DATA -
☆ ☆ ☆

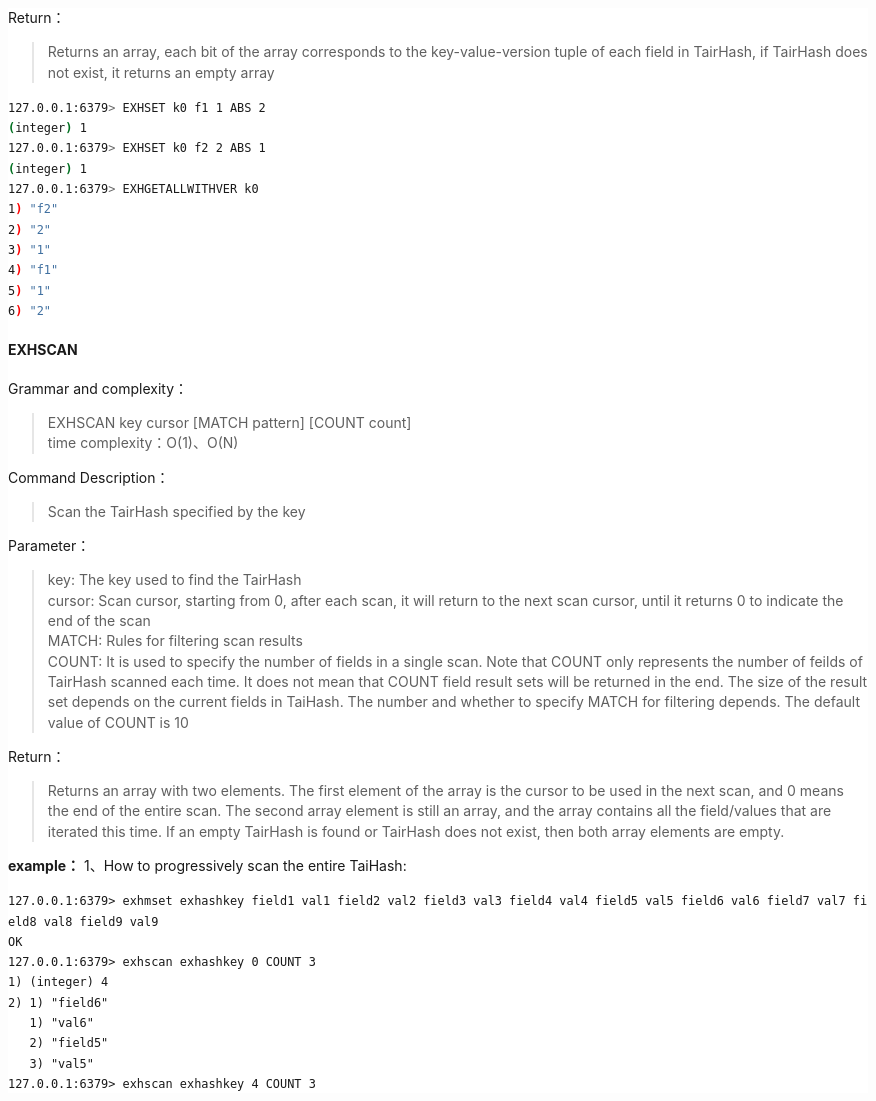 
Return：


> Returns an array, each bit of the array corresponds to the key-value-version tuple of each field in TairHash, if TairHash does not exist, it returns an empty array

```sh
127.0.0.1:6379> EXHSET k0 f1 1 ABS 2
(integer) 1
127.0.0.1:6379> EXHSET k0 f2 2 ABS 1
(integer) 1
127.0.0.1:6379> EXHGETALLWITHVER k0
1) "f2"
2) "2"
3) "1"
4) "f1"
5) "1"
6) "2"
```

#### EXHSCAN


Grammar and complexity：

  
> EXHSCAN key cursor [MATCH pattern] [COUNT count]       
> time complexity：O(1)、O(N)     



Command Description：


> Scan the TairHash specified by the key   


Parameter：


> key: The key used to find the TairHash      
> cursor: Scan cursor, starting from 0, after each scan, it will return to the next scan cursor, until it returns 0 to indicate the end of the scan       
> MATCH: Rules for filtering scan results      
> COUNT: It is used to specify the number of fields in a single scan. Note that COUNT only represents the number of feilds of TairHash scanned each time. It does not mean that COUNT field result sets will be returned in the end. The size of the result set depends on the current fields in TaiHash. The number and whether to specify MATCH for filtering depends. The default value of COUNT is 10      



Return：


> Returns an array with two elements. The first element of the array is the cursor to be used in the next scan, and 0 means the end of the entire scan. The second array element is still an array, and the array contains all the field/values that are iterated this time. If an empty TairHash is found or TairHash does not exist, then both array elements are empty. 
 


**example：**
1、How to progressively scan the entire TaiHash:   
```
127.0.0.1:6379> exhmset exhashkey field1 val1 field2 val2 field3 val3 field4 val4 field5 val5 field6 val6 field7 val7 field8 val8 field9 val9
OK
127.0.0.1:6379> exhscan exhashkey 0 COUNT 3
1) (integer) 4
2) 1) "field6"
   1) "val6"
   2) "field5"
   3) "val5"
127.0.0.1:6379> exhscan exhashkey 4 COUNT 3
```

☆ ☆ ☆

EXERCISE REQUIREMENTS - Search the records for the word "will" and return every line that holds it.

WRITTEN ANSWER -
> cursor: Scan cursor, starting from 0, after each scan, it will return to the next scan cursor, until it returns 0 to indicate the end of the scan       
> COUNT: It is used to specify the number of fields in a single scan. Note that COUNT only represents the number of feilds of TairHash scanned each time. It does not mean that COUNT field result sets will be returned in the end. The size of the result set depends on the current fields in TaiHash. The number and whether to specify MATCH for filtering depends. The default value of COUNT is 10      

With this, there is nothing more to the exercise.